Jury Convicts Man in Rape of Driver Stranded on I-5

Times Staff Writer

A Superior Court jury on Friday convicted Nathan Hood of kidnaping and raping a Spring Valley woman whose car broke down on Interstate 5 near downtown San Diego in January.

The kidnaping and rape occurred after the woman tried, and failed, for four hours to flag down passing police cars for assistance. Publicity surrounding what became known as the “freeway rape” case and a recent slaying helped prompt police commitments to assist stranded motorists and legislation to provide more call boxes on San Diego County freeways.

According to the victim’s testimony, Hood, 31, claiming to be a mechanic, stopped and offered assistance.

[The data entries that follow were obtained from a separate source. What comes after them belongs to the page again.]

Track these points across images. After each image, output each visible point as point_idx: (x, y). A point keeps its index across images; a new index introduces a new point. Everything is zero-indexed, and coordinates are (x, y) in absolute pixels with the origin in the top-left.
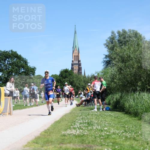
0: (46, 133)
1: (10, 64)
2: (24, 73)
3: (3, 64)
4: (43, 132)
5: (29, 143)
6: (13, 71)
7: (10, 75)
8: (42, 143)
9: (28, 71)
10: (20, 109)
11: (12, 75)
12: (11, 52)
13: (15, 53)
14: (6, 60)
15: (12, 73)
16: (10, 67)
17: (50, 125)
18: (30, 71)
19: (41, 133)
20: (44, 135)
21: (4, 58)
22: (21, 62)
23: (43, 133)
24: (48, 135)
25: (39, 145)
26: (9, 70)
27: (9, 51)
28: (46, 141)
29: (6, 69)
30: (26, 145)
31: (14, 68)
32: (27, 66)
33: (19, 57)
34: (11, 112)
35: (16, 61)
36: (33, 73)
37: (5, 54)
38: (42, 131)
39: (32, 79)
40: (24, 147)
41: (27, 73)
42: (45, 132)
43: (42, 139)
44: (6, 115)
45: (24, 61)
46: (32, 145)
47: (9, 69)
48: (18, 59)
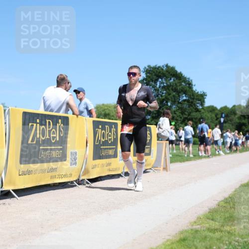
0: (228, 204)
1: (164, 87)
2: (186, 102)
3: (153, 87)
4: (222, 201)
5: (199, 218)
6: (168, 99)
7: (163, 106)
8: (222, 221)
9: (193, 99)
10: (181, 162)
11: (167, 105)
12: (165, 68)
13: (173, 69)
14: (157, 80)
15: (167, 102)
16: (165, 92)
17: (234, 190)
18: (196, 99)
19: (219, 203)
20: (225, 206)
21: (155, 77)
22: (182, 85)
23: (222, 203)
24: (231, 208)
25: (217, 223)
26: (163, 98)
27: (163, 66)
28: (228, 217)
29: (157, 96)
30: (195, 222)
31: (169, 94)
32: (192, 91)
33: (178, 76)
34: (167, 166)
35: (174, 83)
36: (201, 103)
37: (157, 71)
38: (220, 200)
39: (200, 112)
40: (192, 225)
41: (192, 102)
42: (226, 203)
43: (222, 214)
44: (160, 170)
45: (187, 82)
46: (206, 222)
47: (162, 96)
48: (177, 79)
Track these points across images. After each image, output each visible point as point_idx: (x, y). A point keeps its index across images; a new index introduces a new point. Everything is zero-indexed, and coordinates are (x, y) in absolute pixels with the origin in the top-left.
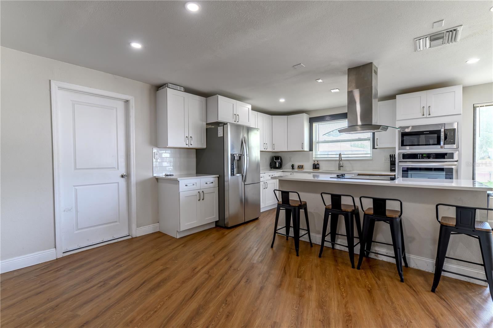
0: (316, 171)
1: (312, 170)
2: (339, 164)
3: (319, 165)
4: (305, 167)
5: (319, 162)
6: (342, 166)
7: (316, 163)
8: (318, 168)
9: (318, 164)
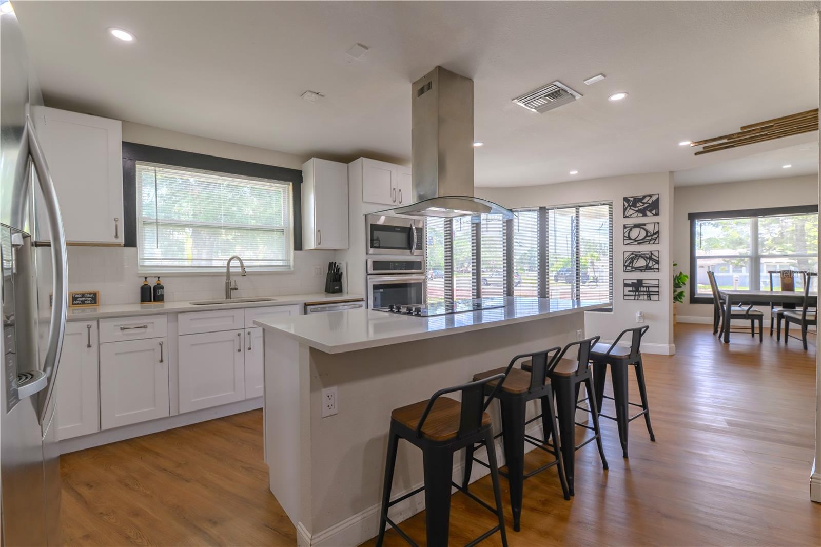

However, once the woman was in his van he took her to a secluded area of Otay Mesa and raped her.

Hood, who threatened the 27-year-old woman with what police later determined was a toy pistol, then drove her back to her car, helped start the engine and drove off.


The woman, a receptionist at a law firm, testified she entered Hood’s van expecting to be driven to a nearby telephone. She said she entered the van reluctantly, after waiting for almost four hours for help after the car broke down at 6:30 p.m. Jan. 21 near the Pershing Drive exit on I-5.

The jury, composed of nine men and three women, deliberated for one day before reaching its verdict.

Hood was found not guilty of kidnaping with intent to commit robbery, a crime that carries a possible life sentence in prison, and attempted robbery.

A spokesman for the district attorney’s office said Deputy Dist. Atty. Harry Elias likely would request the maximum 16-year prison term when Hood appears before Judge J. Perry Langford Aug. 16 for sentencing.


Hood, a resident of Southeast San Diego, told police that the woman consented to have sex with him. The woman testified that she offered no resistance to the rape, mindful of the recent slaying of Ann Catherine Swanke, because she feared for her life. Hood’s attorney, Logan McKechnie, did not call any witnesses in his defense.

The rape case received prominent attention in the media in part because it came about two months after the slaying of Swanke, a University of San Diego honor student who was abducted after her car ran out of gas in La Mesa.

The two crimes prompted promises from San Diego police Chief Bill Kolender that officers would be more conscientious in assisting stranded motorists. It also helped buttress a state Senate bill authored by Sen. William Craven (R-Oceanside), providing a $3 million state loan to San Diego County to pay for emergency call boxes on the county’s freeways.

Craven’s bill, approved by the state Senate this week, still must pass the Assembly and be signed by Gov. Deukmejian before the loan, to be paid off by a temporary $1 surcharge on vehicle registrations in the county, can be secured.


According to the spokesman, Hood could receive a maximum sentence of eight years on the rape charge, with three additional years because a kidnaping was involved in that offense. Five additional years could be added to his penalty because Hood has a prior conviction of assault with great bodily injury.